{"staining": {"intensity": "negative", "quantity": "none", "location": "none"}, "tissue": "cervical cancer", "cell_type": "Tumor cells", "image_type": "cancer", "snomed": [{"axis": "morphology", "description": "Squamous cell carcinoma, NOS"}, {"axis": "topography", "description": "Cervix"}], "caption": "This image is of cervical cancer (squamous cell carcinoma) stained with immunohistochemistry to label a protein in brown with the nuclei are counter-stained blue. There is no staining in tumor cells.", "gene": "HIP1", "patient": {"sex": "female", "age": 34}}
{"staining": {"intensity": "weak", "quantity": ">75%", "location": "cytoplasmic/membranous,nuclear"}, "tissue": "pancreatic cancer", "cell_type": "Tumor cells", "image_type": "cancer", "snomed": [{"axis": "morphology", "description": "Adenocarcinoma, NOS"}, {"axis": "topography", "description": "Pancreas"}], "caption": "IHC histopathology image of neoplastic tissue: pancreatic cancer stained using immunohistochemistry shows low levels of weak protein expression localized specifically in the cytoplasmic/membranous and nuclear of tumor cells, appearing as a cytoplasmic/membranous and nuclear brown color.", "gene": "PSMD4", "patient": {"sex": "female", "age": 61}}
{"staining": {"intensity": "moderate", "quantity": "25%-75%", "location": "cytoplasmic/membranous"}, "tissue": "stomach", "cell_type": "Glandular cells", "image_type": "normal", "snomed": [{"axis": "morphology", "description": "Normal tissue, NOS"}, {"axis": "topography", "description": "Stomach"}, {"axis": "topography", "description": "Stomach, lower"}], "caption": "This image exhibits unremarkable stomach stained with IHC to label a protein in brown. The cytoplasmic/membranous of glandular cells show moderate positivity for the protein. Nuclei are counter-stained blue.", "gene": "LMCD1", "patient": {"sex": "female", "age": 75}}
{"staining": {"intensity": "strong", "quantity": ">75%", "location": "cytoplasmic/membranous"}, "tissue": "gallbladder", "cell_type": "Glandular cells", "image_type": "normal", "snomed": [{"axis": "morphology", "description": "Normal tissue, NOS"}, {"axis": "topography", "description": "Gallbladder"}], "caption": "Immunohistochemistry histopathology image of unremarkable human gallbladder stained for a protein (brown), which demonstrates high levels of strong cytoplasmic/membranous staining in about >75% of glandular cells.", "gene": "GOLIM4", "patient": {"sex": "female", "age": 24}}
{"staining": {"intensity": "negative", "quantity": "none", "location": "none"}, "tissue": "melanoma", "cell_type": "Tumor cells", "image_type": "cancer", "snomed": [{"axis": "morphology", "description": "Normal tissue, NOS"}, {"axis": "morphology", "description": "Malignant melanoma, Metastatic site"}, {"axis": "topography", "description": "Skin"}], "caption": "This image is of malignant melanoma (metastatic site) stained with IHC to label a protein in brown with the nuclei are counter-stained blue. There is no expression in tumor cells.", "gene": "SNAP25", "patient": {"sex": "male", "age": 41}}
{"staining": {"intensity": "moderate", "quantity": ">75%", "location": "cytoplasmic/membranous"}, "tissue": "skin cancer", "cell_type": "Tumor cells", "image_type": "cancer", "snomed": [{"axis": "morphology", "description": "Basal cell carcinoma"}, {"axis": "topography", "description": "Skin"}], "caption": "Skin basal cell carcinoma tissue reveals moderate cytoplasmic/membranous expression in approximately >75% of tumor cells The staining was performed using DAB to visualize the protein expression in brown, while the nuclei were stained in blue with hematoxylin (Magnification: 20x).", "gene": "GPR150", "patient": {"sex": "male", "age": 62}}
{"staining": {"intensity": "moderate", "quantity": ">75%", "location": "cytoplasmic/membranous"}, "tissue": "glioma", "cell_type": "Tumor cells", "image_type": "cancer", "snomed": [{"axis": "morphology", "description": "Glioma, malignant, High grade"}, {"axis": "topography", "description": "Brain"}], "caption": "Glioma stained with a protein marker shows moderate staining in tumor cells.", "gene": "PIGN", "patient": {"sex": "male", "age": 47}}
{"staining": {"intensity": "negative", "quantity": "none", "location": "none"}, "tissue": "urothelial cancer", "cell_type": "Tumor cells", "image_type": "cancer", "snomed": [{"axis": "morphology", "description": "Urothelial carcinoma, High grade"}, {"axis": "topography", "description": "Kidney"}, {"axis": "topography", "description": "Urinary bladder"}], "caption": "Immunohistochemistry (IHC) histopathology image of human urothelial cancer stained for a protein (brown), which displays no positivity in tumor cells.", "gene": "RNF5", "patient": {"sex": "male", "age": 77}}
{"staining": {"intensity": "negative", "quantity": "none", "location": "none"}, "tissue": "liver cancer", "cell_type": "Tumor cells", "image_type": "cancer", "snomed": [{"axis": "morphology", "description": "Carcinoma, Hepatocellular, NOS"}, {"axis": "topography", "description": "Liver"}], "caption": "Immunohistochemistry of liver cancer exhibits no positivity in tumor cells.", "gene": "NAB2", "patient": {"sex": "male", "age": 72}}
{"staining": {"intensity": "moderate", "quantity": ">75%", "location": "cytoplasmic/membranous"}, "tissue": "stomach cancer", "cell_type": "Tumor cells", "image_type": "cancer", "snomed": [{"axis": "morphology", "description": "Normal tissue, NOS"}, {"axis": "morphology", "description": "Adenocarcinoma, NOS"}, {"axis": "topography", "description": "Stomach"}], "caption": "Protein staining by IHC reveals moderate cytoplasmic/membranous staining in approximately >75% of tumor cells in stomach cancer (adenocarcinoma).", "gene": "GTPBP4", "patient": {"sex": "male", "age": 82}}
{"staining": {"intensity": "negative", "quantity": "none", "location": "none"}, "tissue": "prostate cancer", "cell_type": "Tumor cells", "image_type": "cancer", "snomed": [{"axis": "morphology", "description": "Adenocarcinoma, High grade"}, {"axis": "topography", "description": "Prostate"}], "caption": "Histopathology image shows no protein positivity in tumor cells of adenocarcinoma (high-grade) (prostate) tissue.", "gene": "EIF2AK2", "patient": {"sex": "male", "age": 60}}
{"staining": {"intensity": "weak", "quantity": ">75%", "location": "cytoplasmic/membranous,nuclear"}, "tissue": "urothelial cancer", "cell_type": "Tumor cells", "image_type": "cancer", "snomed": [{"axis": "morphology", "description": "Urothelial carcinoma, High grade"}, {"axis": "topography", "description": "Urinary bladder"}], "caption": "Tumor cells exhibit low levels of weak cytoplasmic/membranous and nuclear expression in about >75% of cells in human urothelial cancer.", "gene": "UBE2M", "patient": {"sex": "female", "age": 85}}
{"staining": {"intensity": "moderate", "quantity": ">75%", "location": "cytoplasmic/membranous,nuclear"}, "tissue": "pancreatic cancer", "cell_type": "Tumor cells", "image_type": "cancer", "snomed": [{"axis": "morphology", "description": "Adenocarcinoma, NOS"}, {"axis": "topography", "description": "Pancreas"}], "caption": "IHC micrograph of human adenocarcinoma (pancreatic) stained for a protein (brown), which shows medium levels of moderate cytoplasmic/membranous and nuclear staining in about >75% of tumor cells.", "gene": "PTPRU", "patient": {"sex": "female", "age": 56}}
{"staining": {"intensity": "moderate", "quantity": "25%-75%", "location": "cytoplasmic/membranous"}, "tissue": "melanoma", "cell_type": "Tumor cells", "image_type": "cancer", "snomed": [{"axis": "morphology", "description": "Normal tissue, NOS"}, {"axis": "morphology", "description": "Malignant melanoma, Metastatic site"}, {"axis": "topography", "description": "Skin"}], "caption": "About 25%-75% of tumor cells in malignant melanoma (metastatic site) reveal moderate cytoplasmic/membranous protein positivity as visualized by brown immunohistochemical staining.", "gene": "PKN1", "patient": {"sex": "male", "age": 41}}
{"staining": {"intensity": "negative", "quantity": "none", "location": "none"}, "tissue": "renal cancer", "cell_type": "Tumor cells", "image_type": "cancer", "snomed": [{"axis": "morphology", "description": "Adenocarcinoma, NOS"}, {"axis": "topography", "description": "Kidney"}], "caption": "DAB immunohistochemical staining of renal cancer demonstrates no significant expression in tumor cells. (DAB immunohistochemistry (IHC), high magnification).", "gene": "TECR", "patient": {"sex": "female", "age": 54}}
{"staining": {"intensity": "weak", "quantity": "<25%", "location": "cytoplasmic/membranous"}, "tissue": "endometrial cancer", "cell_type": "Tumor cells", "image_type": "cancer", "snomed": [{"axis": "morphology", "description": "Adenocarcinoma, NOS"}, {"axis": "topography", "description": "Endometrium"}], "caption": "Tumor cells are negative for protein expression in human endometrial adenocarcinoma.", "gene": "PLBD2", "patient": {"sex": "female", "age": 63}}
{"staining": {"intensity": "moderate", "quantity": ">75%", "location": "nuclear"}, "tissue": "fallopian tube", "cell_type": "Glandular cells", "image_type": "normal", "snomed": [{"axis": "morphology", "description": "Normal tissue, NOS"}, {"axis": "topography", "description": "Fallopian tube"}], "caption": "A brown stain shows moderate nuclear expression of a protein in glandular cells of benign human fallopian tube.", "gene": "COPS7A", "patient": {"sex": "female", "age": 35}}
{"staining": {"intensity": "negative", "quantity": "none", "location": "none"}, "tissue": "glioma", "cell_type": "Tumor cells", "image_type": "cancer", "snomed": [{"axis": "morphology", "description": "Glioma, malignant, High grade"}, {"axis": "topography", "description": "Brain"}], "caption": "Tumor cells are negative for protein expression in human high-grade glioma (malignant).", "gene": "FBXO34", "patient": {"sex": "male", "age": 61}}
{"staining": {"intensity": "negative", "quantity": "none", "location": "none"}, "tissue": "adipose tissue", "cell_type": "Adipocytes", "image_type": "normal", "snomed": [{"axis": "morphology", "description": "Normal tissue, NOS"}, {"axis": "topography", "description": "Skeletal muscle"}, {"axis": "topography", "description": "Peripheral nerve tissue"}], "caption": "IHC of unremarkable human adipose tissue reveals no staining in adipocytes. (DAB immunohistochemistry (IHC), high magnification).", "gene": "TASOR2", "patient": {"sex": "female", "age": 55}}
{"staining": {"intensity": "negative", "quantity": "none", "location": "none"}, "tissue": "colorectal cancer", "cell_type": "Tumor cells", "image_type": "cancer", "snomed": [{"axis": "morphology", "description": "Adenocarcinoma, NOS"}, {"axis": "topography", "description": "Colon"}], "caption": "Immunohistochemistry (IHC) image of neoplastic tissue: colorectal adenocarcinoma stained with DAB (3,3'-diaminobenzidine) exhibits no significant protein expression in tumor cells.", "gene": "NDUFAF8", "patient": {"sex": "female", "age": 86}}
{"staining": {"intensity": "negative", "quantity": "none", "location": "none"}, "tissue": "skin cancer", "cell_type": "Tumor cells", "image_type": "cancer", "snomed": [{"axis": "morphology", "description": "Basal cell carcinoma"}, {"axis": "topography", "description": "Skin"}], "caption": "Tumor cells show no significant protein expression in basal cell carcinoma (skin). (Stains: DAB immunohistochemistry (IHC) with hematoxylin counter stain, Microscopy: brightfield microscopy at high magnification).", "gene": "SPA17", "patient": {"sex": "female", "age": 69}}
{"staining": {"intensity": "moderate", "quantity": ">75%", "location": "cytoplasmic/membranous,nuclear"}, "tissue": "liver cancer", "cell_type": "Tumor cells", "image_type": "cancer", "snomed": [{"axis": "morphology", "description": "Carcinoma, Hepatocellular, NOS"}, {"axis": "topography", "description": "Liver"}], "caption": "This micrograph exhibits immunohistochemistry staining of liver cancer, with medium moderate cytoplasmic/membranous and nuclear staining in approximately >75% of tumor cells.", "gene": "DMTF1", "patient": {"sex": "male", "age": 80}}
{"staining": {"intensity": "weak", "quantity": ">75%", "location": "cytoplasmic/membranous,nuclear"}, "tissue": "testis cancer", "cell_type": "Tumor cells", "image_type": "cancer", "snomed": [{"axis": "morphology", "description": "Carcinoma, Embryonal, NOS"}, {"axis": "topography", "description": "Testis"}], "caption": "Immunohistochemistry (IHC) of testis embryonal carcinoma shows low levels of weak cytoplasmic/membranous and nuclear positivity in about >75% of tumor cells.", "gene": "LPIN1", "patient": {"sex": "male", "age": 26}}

## Problem to work on
Out of the entries above, write out only the lines between the line holding "liver cancer exhibits" and the line holding "staining by IHC", inclusive, each exactly as given.

## Exercise answer
{"staining": {"intensity": "negative", "quantity": "none", "location": "none"}, "tissue": "liver cancer", "cell_type": "Tumor cells", "image_type": "cancer", "snomed": [{"axis": "morphology", "description": "Carcinoma, Hepatocellular, NOS"}, {"axis": "topography", "description": "Liver"}], "caption": "Immunohistochemistry of liver cancer exhibits no positivity in tumor cells.", "gene": "NAB2", "patient": {"sex": "male", "age": 72}}
{"staining": {"intensity": "moderate", "quantity": ">75%", "location": "cytoplasmic/membranous"}, "tissue": "stomach cancer", "cell_type": "Tumor cells", "image_type": "cancer", "snomed": [{"axis": "morphology", "description": "Normal tissue, NOS"}, {"axis": "morphology", "description": "Adenocarcinoma, NOS"}, {"axis": "topography", "description": "Stomach"}], "caption": "Protein staining by IHC reveals moderate cytoplasmic/membranous staining in approximately >75% of tumor cells in stomach cancer (adenocarcinoma).", "gene": "GTPBP4", "patient": {"sex": "male", "age": 82}}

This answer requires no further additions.